— Start TEXT EXCERPT —

Weaker cultural neighbors who cannot muster up great amounts of "yeoman" to fight to annihilation the Muslim enemy will as always, fall to Islam. Stronger cultural neighbors who can offer yeoman like resistance will likely prevail for the most part.

The only way Islam will change is through near-annihilation that forces a change for pure survival of it's people. The problem is NOT the Koran, Hadith, or even in the end Osama. Since all religions can be filled with that nonsense, and most put it in a box where it's rarely let out. Though certainly the Koran, Hadiths, etc are worse by far than any other religion.

The central problem is how Muslims are organized by FAMILY. They are NOT like us (or much of anyone else for that matter).

The next time you are accused of Islamaphobia, ask your interrogator: do you and everyone you know marry your cousin? Do you and everyone you know require a virgin for a bride? Do you and everyone you know practice polygamy and bride-purchasing?

THESE few practices make Islam like glass or cement, impermeable to any change or moderation at all Wretchard, in my estimation. They are at the heart of what Islam is and who Muslims are. And under enough sustained blows, their culture will break apart, utterly.

Forget the religion. Look at the family and how it is formed.

7/07/2007 03:21:00 PM  
Blogger A Jacksonian said...

Can't have a war if only one side is fighting... that is known as 'ceding the battlespace'. Also known as 'losing'.

One of the main problems with a 'war within Islam' is that there is no singular thing of Islam: there are more splinters, factions, sub-groups and folks with their very own, as Mohammed spake it, texts. Yes, there is a Koran, and while it serves as a collection, it is just that: a collection of recorded works. Not everything made it into the collection, like the Alawite texts, and those very withheld works and 'special texts' meant that there would always be sources of differences within Islam. The fantasy put forth by al Qaeda and Iran is that there can be *just one brand* of *true* Islam. Theirs.

They are different from each other.

— End TEXT EXCERPT —
— Start DATA SHOWN —

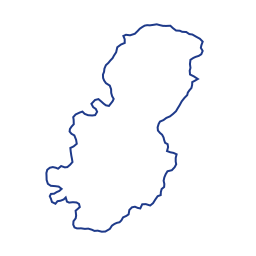 Santa Cruz do Escalvado, Minas Gerais, Brazil, rotated 349°
{"feature_id": "56859067B58472062151824", "entity_name": "Santa Cruz do Escalvado", "entity_type": "district", "adm_level": 2, "iso_a3": "BRA", "parent_name": "Brazil", "parent_adm1": "Minas Gerais", "projection": "albers", "projection_center": [-42.82, -20.229], "detail": "fine", "context": "isolated", "style": "outline", "palette": "blue", "viewbox_px": 256, "rotation_deg": 349, "n_neighbors": 0, "source": "geoboundaries", "source_scale": "gbopen_adm2", "svg_char_len": 2571}
<svg xmlns="http://www.w3.org/2000/svg" viewBox="0 0 256 256"><g transform="rotate(349 128 128)"><path d="M205.9,93.2L202.4,89.8L199.1,87.3L199.5,83.5L200.8,80.9L201.0,77.1L202.3,73.0L205.5,71.7L207.9,71.1L211.2,70.7L214.0,69.6L216.0,66.6L214.8,63.2L215.8,60.8L217.8,57.5L215.6,54.1L212.1,51.2L209.0,48.5L206.1,47.5L203.5,44.9L199.5,43.9L197.4,42.4L193.8,41.5L191.2,38.6L189.1,35.7L185.0,35.1L181.8,34.4L179.3,33.3L176.0,31.7L172.9,31.6L169.0,31.4L166.4,30.7L163.9,30.7L161.3,31.6L158.5,32.8L155.9,34.7L152.7,36.8L147.7,37.4L143.8,36.1L141.0,36.8L141.7,40.2L141.0,43.9L137.1,44.7L132.9,46.7L130.8,51.4L128.0,54.3L126.2,56.5L123.5,58.4L121.1,60.4L118.3,62.1L116.2,65.2L115.2,68.3L113.6,70.8L113.1,74.1L113.6,76.8L114.9,79.8L118.2,82.9L118.8,86.7L118.2,90.4L118.5,93.8L119.5,96.7L118.0,98.8L115.8,100.7L113.5,102.7L110.6,101.5L108.7,99.4L106.9,97.0L104.5,94.0L101.0,94.2L96.7,97.3L97.8,100.9L100.0,103.1L100.8,106.2L98.2,109.1L95.2,108.9L91.2,107.8L88.1,105.8L86.4,103.2L83.6,103.6L79.2,104.7L76.3,106.9L76.2,109.6L75.5,113.9L72.8,115.9L70.8,117.9L70.0,120.3L71.4,122.9L73.9,125.0L74.8,129.7L74.7,133.7L71.1,135.7L67.6,136.6L67.3,140.0L67.1,144.1L67.1,147.3L67.0,150.8L64.2,153.0L61.0,154.8L58.5,154.6L55.1,152.6L51.6,154.6L49.5,153.2L46.7,152.0L43.7,152.1L40.8,153.6L39.3,156.6L38.8,159.9L38.2,163.5L38.7,167.5L41.2,170.0L45.5,171.2L48.8,172.3L51.2,175.1L48.5,176.7L45.7,177.3L42.9,178.4L39.8,178.0L38.2,180.0L38.9,183.0L39.2,186.1L42.3,188.5L44.8,186.4L47.9,186.5L51.2,185.9L53.6,184.3L54.0,188.6L56.0,190.0L59.7,190.3L63.3,191.3L65.4,193.2L65.6,196.4L63.3,197.8L60.8,199.2L60.4,204.0L59.4,206.7L56.7,209.1L55.8,212.4L56.5,215.4L58.7,216.8L63.0,217.6L66.4,218.8L69.8,219.2L73.2,221.0L75.4,222.6L78.7,223.0L82.5,224.8L86.0,225.3L90.9,223.6L93.6,220.8L96.4,219.6L98.9,219.0L101.7,218.9L103.8,217.5L106.1,214.8L109.5,214.0L112.1,212.9L113.7,208.7L116.8,206.6L119.8,206.6L122.3,208.3L124.7,209.3L127.4,205.6L130.9,206.1L135.0,208.3L138.2,206.6L141.2,203.4L144.1,200.6L147.3,200.1L148.0,197.2L149.4,194.3L152.2,192.8L153.0,189.9L152.9,186.6L154.2,183.5L156.2,180.5L158.5,178.0L163.0,177.8L166.3,175.4L168.4,172.8L168.4,170.2L169.1,166.5L170.7,163.1L167.9,161.1L164.9,159.9L161.9,158.1L163.7,154.4L163.8,151.4L161.6,149.6L161.2,146.8L161.1,144.1L160.2,141.1L158.5,139.0L156.9,136.2L157.2,133.0L158.9,129.8L160.6,127.8L164.3,127.0L167.6,125.4L171.4,124.6L174.9,122.8L178.3,120.7L180.5,118.2L183.0,115.5L185.8,112.1L189.3,109.1L192.4,107.0L193.5,104.6L195.5,102.7L197.9,100.8L199.2,97.9L199.8,95.2L202.5,94.4L205.9,93.2Z" fill="none" stroke="#1e3a8a" stroke-width="2"/></g></svg>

— End DATA SHOWN —

## [TASK]
Revise the part of the comment that opens with the words containing "The central problem" and closes with "Blogger A Jacksonian said...", replacing "cement" with "stone". Work only from the comment itself, not the listing.

## [EXERCISE OUTPUT]
The central problem is how Muslims are organized by FAMILY. They are NOT like us (or much of anyone else for that matter).

The next time you are accused of Islamaphobia, ask your interrogator: do you and everyone you know marry your cousin? Do you and everyone you know require a virgin for a bride? Do you and everyone you know practice polygamy and bride-purchasing?

THESE few practices make Islam like glass or stone, impermeable to any change or moderation at all Wretchard, in my estimation. They are at the heart of what Islam is and who Muslims are. And under enough sustained blows, their culture will break apart, utterly.

Forget the religion. Look at the family and how it is formed.

7/07/2007 03:21:00 PM  
Blogger A Jacksonian said...